Als een nieuwe beweging logisch volgt op de al geleerde beweging, plakt het klittenband sneller aan elkaar. Met andere woorden, dan is de kans dat deze nieuwe beweging snel met succes wordt uitgevoerd een stuk groter.

Verschil tussen oefenen en leren

Als je iets echt geleerd hebt, kun je het geleerde in alle omstandigheden vertonen. Als je de schoolslag echt geleerd hebt, kun je deze slag niet alleen in het zwembad zwemmen, maar ook in de zee, bij slechte weersomstandigheden, in het koude water en in het zoute water van de Dode Zee.

Het totale proces van het opdoen van ervaringen heeft ertoe geleid dat het gedrag blijvend is veranderd.

Als je iets echt geleerd hebt, kun je het geleerde ook weer vertonen als je het jaren niet hebt gedaan. Dit zie je bijvoorbeeld bij mensen die jaren niet gezwommen hebben: die zwemmen, soms na een paar onwennige slagen, zo weer weg. Belangrijk hierbij is wel dat de mensen nog steeds de lichamelijke of motorische mogelijkheden hebben om een beweging te kunnen maken.

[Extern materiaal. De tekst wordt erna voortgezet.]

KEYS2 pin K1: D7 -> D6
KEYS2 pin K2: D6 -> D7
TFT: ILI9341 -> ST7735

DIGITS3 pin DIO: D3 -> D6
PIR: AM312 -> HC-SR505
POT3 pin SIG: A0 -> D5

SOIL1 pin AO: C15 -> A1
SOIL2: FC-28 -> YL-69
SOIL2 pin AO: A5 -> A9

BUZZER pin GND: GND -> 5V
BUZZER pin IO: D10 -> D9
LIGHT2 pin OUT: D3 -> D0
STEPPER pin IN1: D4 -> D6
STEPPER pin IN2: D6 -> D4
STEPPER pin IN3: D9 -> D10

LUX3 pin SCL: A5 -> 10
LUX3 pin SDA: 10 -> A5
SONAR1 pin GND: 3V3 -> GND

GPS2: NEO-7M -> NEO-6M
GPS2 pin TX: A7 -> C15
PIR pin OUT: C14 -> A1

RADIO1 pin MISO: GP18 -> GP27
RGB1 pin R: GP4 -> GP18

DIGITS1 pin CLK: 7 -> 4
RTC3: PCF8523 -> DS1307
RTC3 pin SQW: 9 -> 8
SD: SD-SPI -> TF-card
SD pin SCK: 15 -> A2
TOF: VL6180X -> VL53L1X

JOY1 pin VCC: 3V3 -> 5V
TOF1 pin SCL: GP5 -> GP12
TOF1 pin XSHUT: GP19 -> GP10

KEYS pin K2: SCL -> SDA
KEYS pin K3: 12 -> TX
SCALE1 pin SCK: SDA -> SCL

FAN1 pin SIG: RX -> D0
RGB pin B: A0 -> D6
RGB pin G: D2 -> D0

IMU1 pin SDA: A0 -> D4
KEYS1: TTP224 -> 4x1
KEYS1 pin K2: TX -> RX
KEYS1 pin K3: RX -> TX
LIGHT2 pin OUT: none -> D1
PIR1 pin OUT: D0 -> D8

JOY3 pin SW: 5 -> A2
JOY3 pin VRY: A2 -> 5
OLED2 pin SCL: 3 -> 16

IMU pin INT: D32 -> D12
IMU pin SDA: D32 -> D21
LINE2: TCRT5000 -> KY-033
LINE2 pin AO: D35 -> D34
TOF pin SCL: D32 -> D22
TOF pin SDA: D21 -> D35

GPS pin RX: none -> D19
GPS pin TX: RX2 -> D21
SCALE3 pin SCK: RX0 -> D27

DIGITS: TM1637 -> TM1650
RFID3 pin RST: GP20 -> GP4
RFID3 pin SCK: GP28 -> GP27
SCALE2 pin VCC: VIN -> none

Een probleem bij het heel snel leren zwemmen (bijvoorbeeld tijdens ‘Turbocursussen’, leren zwemmen in twee weken) kan zijn dat het kind het niveau van oefenen niet ontstijgt. Vaardigheden worden niet lang genoeg geoefend om de bewegingen echt te automatiseren. Hierdoor kan het voorkomen dat een kind, dat na het behalen van een diploma niet blijft zwemmen, een aantal jaren na het behalen van het ‘turbodiploma’ niet meer zwemvaardig is.